Zambia sold $1.25 billion of Eurobonds in its third and biggest offering to international markets as it seeks to plug a budget deficit that surged to more than double the government’s target by mid-year.
Africa’s second-biggest copper producer raised $1.25 billion from the notes, which will be redeemed between 2025 and 2027 and carried a coupon rate of 8.97 percent, the country’s mission to the United Nations said in an e-mailed statement.
Zambia is struggling to meet budget targets after a tax dispute with mining companies and a power shortage hurt output as copper prices hovered near six-year lows. Standard & Poor’s this month cut Zambia’s credit rating to B, five levels below investment grade, with the outlook changed to stable from negative as the country’s deficit ballooned by more than expected.
“The elevated primary-market funding cost appears to reflect investors’ concerns about fundamentals,” Samir Gadio, the London-based head of Africa strategy at Standard Chartered Plc, said before the official announcement of the sale results.

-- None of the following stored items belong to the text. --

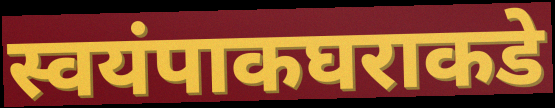
स्वयंपाकघराकडे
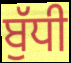
ਬੁੱਧੀ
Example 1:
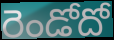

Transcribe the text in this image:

రెండోదో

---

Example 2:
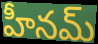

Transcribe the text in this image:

హీనమ్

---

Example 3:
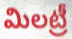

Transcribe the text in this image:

మిలట్రీ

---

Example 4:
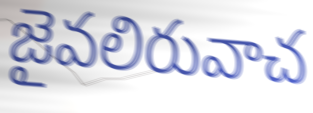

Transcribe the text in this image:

జైవలిరువాచ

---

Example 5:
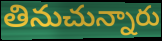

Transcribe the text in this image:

తినుచున్నారు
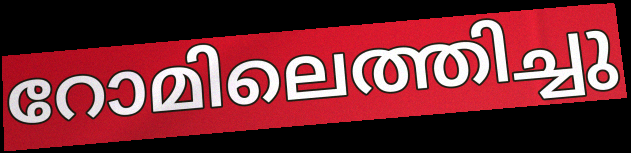
റോമിലെത്തിച്ചു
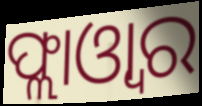
ଫ୍ଲାଓ୍ବାର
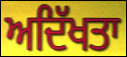
ਅਦਿੱਖਤਾ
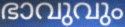
ഭാവുവും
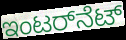
ಇಂಟರ್‌ನೆಟ್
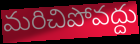
మరిచిపోవద్దు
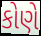
કોણે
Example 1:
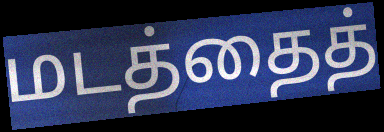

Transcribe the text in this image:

மடத்தைத்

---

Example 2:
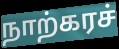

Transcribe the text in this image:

நாற்கரச்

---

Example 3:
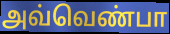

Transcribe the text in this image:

அவ்வெண்பா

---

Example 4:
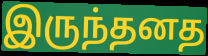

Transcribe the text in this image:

இருந்தனத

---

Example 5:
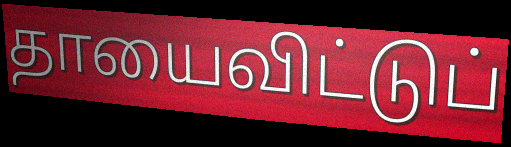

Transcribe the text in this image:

தாயைவிட்டுப்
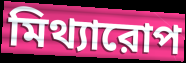
মিথ্যারোপ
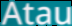
Atau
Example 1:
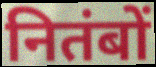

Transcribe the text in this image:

नितंबों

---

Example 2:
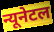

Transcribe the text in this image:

न्यूनेटल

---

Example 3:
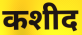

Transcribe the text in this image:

कशीद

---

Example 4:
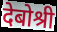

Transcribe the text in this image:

देबोश्री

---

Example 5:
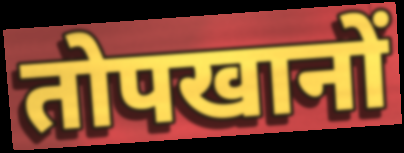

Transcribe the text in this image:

तोपखानों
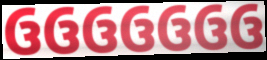
ઉઉઉઉઉઉઉ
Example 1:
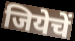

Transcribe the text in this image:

जियेचें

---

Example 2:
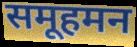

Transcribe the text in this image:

समूहमन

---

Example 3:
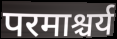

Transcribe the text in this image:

परमाश्चर्य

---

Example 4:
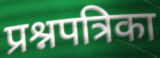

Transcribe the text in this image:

प्रश्नपत्रिका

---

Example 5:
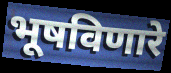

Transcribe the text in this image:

भूषविणारे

The yield on Zambia’s bond due in April 2024 rose four basis points to 8.9 percent at 10 p.m. Zambian time on Thursday, heading for a record high. Zambia joins African countries including Tunisia, Gabon, Egypt and Ivory Coast in issuing dollar debt this year.
Growth in gross domestic product will probably slow to less than 5 percent in 2015, short of Finance Minister Alexander Chikwanda’s revised forecast of 5.8 percent, Chrispin Mphuka, president of the Economics Association of Zambia, said July 20. That’s because of a 560 megawatt power shortage, equal to about a quarter of normal supply, that will also drive inflation higher, he said.
The energy deficit may weigh on copper output, which the country relies on for about 70 percent of its export earnings. Mines Minister Christopher Yaluma in June predicted a drop in production this year even before the electricity crunch, caused by low dam levels at hydropower stations.
Copper prices fell to a six-year low of $5,240 a metric ton on July 8 and are down more than 15 percent this year.